(Stored items from a collection)
........
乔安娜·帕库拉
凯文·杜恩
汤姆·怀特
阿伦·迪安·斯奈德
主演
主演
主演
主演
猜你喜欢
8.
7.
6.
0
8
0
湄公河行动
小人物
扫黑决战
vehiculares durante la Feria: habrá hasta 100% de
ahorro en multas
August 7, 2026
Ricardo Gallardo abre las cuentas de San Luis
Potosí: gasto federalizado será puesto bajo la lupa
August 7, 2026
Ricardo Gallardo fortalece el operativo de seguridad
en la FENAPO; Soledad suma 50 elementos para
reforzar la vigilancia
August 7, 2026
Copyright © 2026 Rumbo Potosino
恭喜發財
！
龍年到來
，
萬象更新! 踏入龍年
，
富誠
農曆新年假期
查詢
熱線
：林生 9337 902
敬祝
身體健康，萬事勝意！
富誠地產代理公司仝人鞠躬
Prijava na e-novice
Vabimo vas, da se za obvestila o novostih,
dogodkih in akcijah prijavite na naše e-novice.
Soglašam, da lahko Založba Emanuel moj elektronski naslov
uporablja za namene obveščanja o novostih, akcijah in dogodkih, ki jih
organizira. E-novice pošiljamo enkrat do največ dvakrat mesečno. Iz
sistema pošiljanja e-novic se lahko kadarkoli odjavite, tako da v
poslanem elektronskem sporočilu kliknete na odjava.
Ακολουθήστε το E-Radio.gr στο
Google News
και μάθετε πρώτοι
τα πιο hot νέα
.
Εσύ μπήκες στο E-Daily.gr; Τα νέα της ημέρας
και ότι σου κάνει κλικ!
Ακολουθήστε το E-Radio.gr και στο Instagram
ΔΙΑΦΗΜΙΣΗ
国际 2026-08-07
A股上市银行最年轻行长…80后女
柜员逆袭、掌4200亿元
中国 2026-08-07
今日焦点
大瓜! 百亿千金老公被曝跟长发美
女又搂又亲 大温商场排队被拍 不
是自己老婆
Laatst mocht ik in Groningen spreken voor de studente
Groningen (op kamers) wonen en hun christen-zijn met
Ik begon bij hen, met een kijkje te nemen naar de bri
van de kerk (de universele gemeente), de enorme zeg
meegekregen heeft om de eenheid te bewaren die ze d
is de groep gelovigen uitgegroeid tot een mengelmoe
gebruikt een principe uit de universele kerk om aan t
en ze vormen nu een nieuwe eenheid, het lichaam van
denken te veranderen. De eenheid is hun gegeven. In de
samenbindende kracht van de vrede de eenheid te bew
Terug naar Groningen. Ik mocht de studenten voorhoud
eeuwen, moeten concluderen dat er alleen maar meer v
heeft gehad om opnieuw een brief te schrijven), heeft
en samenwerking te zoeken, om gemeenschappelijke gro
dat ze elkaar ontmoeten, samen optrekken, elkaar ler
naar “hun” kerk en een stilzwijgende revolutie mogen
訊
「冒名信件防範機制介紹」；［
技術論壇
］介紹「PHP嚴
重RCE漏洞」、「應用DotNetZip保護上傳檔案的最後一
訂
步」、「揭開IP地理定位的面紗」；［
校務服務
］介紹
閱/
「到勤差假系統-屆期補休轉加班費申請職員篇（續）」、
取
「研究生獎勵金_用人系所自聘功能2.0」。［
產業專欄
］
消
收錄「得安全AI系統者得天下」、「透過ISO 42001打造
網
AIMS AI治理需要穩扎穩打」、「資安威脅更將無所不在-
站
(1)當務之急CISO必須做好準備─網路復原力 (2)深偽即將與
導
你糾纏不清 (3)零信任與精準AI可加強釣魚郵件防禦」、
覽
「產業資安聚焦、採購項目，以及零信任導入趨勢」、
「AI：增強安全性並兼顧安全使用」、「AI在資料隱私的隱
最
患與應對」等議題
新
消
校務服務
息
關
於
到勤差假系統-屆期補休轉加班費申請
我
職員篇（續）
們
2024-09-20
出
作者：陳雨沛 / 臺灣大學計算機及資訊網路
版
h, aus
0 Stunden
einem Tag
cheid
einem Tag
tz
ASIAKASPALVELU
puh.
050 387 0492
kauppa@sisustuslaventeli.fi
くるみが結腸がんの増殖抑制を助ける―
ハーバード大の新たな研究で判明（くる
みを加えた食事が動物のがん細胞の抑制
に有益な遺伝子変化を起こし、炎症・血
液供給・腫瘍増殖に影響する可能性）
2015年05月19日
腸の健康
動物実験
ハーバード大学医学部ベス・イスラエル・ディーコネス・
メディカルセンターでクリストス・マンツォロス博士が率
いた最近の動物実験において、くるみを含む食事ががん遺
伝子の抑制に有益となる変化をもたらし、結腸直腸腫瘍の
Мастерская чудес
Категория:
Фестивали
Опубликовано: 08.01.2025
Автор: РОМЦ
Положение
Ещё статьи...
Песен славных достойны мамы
........
* Request *
Give back each record above exactly as written.

* Solution to the exercise *
乔安娜·帕库拉
凯文·杜恩
汤姆·怀特
阿伦·迪安·斯奈德
主演
主演
主演
主演
猜你喜欢
8.
7.
6.
0
8
0
湄公河行动
小人物
扫黑决战
vehiculares durante la Feria: habrá hasta 100% de
ahorro en multas
August 7, 2026
Ricardo Gallardo abre las cuentas de San Luis
Potosí: gasto federalizado será puesto bajo la lupa
August 7, 2026
Ricardo Gallardo fortalece el operativo de seguridad
en la FENAPO; Soledad suma 50 elementos para
reforzar la vigilancia
August 7, 2026
Copyright © 2026 Rumbo Potosino
恭喜發財
！
龍年到來
，
萬象更新! 踏入龍年
，
富誠
農曆新年假期
查詢
熱線
：林生 9337 902
敬祝
身體健康，萬事勝意！
富誠地產代理公司仝人鞠躬
Prijava na e-novice
Vabimo vas, da se za obvestila o novostih,
dogodkih in akcijah prijavite na naše e-novice.
Soglašam, da lahko Založba Emanuel moj elektronski naslov
uporablja za namene obveščanja o novostih, akcijah in dogodkih, ki jih
organizira. E-novice pošiljamo enkrat do največ dvakrat mesečno. Iz
sistema pošiljanja e-novic se lahko kadarkoli odjavite, tako da v
poslanem elektronskem sporočilu kliknete na odjava.
Ακολουθήστε το E-Radio.gr στο
Google News
και μάθετε πρώτοι
τα πιο hot νέα
.
Εσύ μπήκες στο E-Daily.gr; Τα νέα της ημέρας
και ότι σου κάνει κλικ!
Ακολουθήστε το E-Radio.gr και στο Instagram
ΔΙΑΦΗΜΙΣΗ
国际 2026-08-07
A股上市银行最年轻行长…80后女
柜员逆袭、掌4200亿元
中国 2026-08-07
今日焦点
大瓜! 百亿千金老公被曝跟长发美
女又搂又亲 大温商场排队被拍 不
是自己老婆
Laatst mocht ik in Groningen spreken voor de studente
Groningen (op kamers) wonen en hun christen-zijn met
Ik begon bij hen, met een kijkje te nemen naar de bri
van de kerk (de universele gemeente), de enorme zeg
meegekregen heeft om de eenheid te bewaren die ze d
is de groep gelovigen uitgegroeid tot een mengelmoe
gebruikt een principe uit de universele kerk om aan t
en ze vormen nu een nieuwe eenheid, het lichaam van
denken te veranderen. De eenheid is hun gegeven. In de
samenbindende kracht van de vrede de eenheid te bew
Terug naar Groningen. Ik mocht de studenten voorhoud
eeuwen, moeten concluderen dat er alleen maar meer v
heeft gehad om opnieuw een brief te schrijven), heeft
en samenwerking te zoeken, om gemeenschappelijke gro
dat ze elkaar ontmoeten, samen optrekken, elkaar ler
naar “hun” kerk en een stilzwijgende revolutie mogen
訊
「冒名信件防範機制介紹」；［
技術論壇
］介紹「PHP嚴
重RCE漏洞」、「應用DotNetZip保護上傳檔案的最後一
訂
步」、「揭開IP地理定位的面紗」；［
校務服務
］介紹
閱/
「到勤差假系統-屆期補休轉加班費申請職員篇（續）」、
取
「研究生獎勵金_用人系所自聘功能2.0」。［
產業專欄
］
消
收錄「得安全AI系統者得天下」、「透過ISO 42001打造
網
AIMS AI治理需要穩扎穩打」、「資安威脅更將無所不在-
站
(1)當務之急CISO必須做好準備─網路復原力 (2)深偽即將與
導
你糾纏不清 (3)零信任與精準AI可加強釣魚郵件防禦」、
覽
「產業資安聚焦、採購項目，以及零信任導入趨勢」、
「AI：增強安全性並兼顧安全使用」、「AI在資料隱私的隱
最
患與應對」等議題
新
消
校務服務
息
關
於
到勤差假系統-屆期補休轉加班費申請
我
職員篇（續）
們
2024-09-20
出
作者：陳雨沛 / 臺灣大學計算機及資訊網路
版
h, aus
0 Stunden
einem Tag
cheid
einem Tag
tz
ASIAKASPALVELU
puh.
050 387 0492
kauppa@sisustuslaventeli.fi
くるみが結腸がんの増殖抑制を助ける―
ハーバード大の新たな研究で判明（くる
みを加えた食事が動物のがん細胞の抑制
に有益な遺伝子変化を起こし、炎症・血
液供給・腫瘍増殖に影響する可能性）
2015年05月19日
腸の健康
動物実験
ハーバード大学医学部ベス・イスラエル・ディーコネス・
メディカルセンターでクリストス・マンツォロス博士が率
いた最近の動物実験において、くるみを含む食事ががん遺
伝子の抑制に有益となる変化をもたらし、結腸直腸腫瘍の
Мастерская чудес
Категория:
Фестивали
Опубликовано: 08.01.2025
Автор: РОМЦ
Положение
Ещё статьи...
Песен славных достойны мамы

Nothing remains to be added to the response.